> **Study material**
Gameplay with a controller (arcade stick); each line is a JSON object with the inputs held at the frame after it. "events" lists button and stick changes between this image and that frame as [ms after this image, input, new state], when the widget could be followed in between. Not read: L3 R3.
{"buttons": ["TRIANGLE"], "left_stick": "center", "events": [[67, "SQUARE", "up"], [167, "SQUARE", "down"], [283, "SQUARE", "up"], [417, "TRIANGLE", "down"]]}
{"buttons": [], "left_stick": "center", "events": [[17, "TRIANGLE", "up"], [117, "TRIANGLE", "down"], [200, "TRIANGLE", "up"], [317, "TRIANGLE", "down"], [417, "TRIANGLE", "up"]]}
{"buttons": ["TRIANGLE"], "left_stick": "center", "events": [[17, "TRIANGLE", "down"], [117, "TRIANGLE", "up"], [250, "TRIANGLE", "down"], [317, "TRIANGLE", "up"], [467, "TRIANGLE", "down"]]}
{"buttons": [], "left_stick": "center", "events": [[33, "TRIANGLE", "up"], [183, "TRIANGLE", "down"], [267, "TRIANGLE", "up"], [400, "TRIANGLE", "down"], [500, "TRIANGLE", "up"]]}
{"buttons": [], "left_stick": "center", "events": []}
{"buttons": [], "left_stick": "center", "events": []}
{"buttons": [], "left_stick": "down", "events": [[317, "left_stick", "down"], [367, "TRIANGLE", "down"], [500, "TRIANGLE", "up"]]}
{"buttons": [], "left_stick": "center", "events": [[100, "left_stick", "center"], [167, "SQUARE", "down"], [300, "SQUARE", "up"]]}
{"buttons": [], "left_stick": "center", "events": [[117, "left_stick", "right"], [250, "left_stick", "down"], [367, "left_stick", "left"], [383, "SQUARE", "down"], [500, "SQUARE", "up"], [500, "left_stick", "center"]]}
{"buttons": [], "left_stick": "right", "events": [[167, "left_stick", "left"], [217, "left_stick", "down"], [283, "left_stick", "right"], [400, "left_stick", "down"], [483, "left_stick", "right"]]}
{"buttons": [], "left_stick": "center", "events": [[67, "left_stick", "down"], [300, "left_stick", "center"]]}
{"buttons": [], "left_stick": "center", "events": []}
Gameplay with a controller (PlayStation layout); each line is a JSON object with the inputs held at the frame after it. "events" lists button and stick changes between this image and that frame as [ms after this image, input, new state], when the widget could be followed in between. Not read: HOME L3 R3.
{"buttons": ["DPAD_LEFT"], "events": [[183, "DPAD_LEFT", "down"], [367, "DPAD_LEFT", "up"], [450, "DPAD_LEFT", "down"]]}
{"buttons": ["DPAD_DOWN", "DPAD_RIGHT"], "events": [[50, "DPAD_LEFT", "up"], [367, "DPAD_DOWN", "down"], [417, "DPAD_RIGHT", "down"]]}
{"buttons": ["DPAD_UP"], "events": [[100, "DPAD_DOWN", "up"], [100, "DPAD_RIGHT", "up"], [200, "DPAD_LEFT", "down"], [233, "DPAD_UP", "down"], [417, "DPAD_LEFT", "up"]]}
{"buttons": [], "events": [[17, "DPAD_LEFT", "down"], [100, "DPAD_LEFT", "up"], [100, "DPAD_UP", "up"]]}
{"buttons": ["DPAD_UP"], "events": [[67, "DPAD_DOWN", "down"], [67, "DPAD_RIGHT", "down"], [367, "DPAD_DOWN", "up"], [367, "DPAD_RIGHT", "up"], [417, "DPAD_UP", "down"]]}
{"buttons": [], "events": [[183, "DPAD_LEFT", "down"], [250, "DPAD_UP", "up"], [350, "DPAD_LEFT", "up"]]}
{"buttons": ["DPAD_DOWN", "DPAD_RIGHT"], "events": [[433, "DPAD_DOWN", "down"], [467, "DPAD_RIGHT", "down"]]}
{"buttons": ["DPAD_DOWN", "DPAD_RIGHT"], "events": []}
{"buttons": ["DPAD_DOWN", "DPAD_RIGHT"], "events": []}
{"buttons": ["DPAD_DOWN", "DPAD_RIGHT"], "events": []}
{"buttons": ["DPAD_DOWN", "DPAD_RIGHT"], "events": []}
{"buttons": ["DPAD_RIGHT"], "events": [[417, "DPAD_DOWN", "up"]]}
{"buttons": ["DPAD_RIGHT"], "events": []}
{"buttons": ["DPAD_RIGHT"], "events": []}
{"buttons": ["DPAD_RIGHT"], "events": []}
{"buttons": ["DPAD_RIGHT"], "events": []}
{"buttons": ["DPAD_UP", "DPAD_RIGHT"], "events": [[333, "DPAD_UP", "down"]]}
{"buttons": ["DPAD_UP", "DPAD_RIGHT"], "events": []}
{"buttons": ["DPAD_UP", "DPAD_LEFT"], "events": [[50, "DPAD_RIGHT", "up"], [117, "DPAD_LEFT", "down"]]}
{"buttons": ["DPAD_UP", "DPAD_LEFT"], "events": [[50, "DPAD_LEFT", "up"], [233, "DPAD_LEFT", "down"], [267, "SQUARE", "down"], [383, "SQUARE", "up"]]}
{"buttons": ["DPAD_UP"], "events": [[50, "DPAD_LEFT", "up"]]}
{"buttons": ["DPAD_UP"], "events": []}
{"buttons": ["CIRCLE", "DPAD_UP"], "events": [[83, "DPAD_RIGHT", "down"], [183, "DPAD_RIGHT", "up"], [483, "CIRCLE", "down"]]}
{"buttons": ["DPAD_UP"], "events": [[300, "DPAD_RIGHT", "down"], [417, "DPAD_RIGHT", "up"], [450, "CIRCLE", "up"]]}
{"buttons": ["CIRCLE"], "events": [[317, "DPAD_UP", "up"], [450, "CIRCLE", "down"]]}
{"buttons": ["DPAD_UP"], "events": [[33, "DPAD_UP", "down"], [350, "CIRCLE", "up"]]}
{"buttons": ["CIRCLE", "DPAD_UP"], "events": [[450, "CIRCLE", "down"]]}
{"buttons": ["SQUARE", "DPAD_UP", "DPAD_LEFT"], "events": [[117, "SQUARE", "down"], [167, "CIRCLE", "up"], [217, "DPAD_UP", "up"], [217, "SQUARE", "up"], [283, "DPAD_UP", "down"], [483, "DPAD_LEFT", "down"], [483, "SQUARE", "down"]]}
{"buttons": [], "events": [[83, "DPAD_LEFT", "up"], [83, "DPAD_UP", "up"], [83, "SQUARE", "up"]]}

> **Action item**
Where a line in the entries holds "frame", copy that line.

> **Answer for the task**
Gameplay with a controller (arcade stick); each line is a JSON object with the inputs held at the frame after it. "events" lists button and stick changes between this image and that frame as [ms after this image, input, new state], when the widget could be followed in between. Not read: L3 R3.
Gameplay with a controller (PlayStation layout); each line is a JSON object with the inputs held at the frame after it. "events" lists button and stick changes between this image and that frame as [ms after this image, input, new state], when the widget could be followed in between. Not read: HOME L3 R3.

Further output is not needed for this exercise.